Book Club: Colum McCann’s “Let the Great World Spin”

11 Jun

My Book Club is big on food. We take turns hosting and each host serves dishes based on food references in the book that we are reading and discussing. I decided to post photographs of the food and books at our get-togethers. I attribute direct inspiration to Dinah Fried’s Fictitious Dishes book.

We read Colum McCann’s Let the Great World Spin for our April 24th get-together (yes, I am rather late posting, so some details may be lost in the mists of time. In my defense I have had a lot of stuff going on – see my other blog The Prairie Line) .

Dorothy hosted a lovely evening at her home.

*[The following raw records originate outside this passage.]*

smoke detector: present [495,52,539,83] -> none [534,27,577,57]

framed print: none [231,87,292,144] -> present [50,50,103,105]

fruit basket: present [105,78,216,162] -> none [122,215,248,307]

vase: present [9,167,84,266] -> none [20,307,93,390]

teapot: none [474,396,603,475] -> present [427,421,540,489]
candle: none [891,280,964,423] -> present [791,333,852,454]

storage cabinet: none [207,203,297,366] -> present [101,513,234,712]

This is the main photo, with book. Dorothy kept adding food as the evening went on so I kept taking photos. We started with grapes and wine. Wine is always a part of our Book/Food Club. Just add wine!


Dorthy made the crustless cucumber sandwiches in honour of Tillie, one of the main characters, a prostitute. At one point in the book, she and her “Daddy” are driving around New York and they see a bunch of wealthy women at the Colony Club, and taunt them by yelling at them about cucumber sandwiches.


Pizza was one of the foods consumed in the book, mostly by the prostitutes. The oatcakes were in honour of two of the other main characters in the book,  brothers Ciaran and Corrigan, originally from Ireland.


We also had shortbread (again for the Irish brothers) and hot crossed buns because the Book/Food Club met near Easter. Any excuse for food is accepted, really. It was a chilly spring evening so Dorothy had a cozy, warming fire burning.


Here is the complete food listing. All of us in the Book/Food Club are in the history biz so we keep a journal of our get-togethers, both for the food and for our reviews of the book. We are pretty sure that several archives will be vying for this fascinating chronicle  in the future.

Colum McCann’s Let the Great World Spin was given high praise by all the Book/Food Club members. Harper Collins describes the book thusly:

Set in 1974, the novel begins one August morning as a tightrope walker makes his way, through the dawn light, between the World Trade Center towers, stunning thousands of watchers below. Using the true story of Philippe Petit as a pull-through metaphor, McCann crafts a portrait of a city and a people. Corrigan, a radical, young Irish monk, struggles with his demons as he lives among the prostitutes in the burning Bronx. A group of mothers gathers in a Park Avenue apartment to mourn their sons who have died in Vietnam, only to discover how much divides them even in their grief. Farther uptown, Tillie, a 38-year-old grandmother, turns tricks alongside her teenage daughter, determined to not only take care of her “babies” but also to prove her own worth.

Elegantly weaving together these, and other, seemingly disparate lives, McCann’s powerful allegory of 9/11 comes alive in the unforgettable voices of the city’s people, unexpectedly drawn together by hope, beauty and the tightrope walker’s “artistic crime of the century.”